# Problem sending an esatclear mail with UPC through outlook



## procus (26 Jan 2010)

Hi , I am signed up with NTL(upc) for the last year and have an esatclear mail address.  On outlook I can receive mail fine by using pop setting and outbound is set to smtp.upcmail.ie. I get an error when trying to send an e-mail using my esatclear address, but i can receive ok. I havent changed any setting and even tried the pc upstairs in case it was an issue with a firewall on laptop. both pc's are the same , i can receive but not send. 
has upc stopped allowing you to send e-mails from esatclear? Does anyone have same issue? I dont want to lose this e-mail address? I can send by logging on to website but its a lot of hassle. 
Any help is much appreciated.

Thanks in advance


----------



## Towger (26 Jan 2010)

UPC has not stopped you, but chances are that esatclear (BT/Vodafone) will not allow emails be sent through their server from out side their network.


----------



## procus (26 Jan 2010)

Thanks towger,

Thanks for the reply , this has only happened over the last 3 days , I could always do this before, you reckon they have only started to do this? 

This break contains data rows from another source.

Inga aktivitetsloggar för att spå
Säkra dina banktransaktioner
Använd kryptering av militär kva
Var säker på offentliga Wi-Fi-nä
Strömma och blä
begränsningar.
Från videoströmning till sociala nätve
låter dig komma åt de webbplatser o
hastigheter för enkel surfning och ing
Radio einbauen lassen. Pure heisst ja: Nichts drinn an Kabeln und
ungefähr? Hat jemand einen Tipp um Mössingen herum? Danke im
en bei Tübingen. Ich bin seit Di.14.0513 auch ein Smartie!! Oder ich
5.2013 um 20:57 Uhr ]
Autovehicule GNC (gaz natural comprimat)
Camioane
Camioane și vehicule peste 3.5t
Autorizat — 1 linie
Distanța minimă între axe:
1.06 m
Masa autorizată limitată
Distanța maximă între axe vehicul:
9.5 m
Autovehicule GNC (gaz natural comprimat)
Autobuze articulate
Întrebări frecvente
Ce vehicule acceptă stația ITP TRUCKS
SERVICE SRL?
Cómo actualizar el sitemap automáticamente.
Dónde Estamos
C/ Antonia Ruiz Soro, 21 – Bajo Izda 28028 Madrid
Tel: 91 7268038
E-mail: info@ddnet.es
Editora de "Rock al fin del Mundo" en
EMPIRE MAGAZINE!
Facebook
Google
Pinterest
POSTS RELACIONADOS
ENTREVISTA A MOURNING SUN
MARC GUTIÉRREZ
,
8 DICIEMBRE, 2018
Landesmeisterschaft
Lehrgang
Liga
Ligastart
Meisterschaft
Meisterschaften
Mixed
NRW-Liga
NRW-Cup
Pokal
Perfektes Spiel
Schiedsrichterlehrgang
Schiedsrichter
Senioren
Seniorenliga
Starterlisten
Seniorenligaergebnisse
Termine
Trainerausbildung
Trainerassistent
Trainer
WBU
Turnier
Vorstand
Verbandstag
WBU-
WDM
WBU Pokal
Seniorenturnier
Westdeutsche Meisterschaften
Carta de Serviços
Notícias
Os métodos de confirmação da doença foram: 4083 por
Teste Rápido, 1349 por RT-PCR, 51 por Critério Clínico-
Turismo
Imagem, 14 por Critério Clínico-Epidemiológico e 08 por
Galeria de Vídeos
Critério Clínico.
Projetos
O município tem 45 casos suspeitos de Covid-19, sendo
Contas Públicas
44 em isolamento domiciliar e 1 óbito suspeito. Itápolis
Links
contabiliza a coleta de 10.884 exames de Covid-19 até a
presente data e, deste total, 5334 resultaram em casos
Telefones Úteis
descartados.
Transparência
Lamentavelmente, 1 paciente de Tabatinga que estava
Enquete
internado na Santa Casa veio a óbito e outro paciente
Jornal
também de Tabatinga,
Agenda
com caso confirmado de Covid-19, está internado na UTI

anyone else using an esatclear mail with upc??

Thanks


----------



## fuzzybird (19 Jan 2011)

I am with vodafone and having problems sending emails to other esatclear addresses.  I rang vodafone the other day to ask because I couldnt send emails and they asked me to change my outgoing mail server to mail.iolfree.ie as they were having problems with servers...its working sending emails to other domains but not other esatclear email addresses.


----------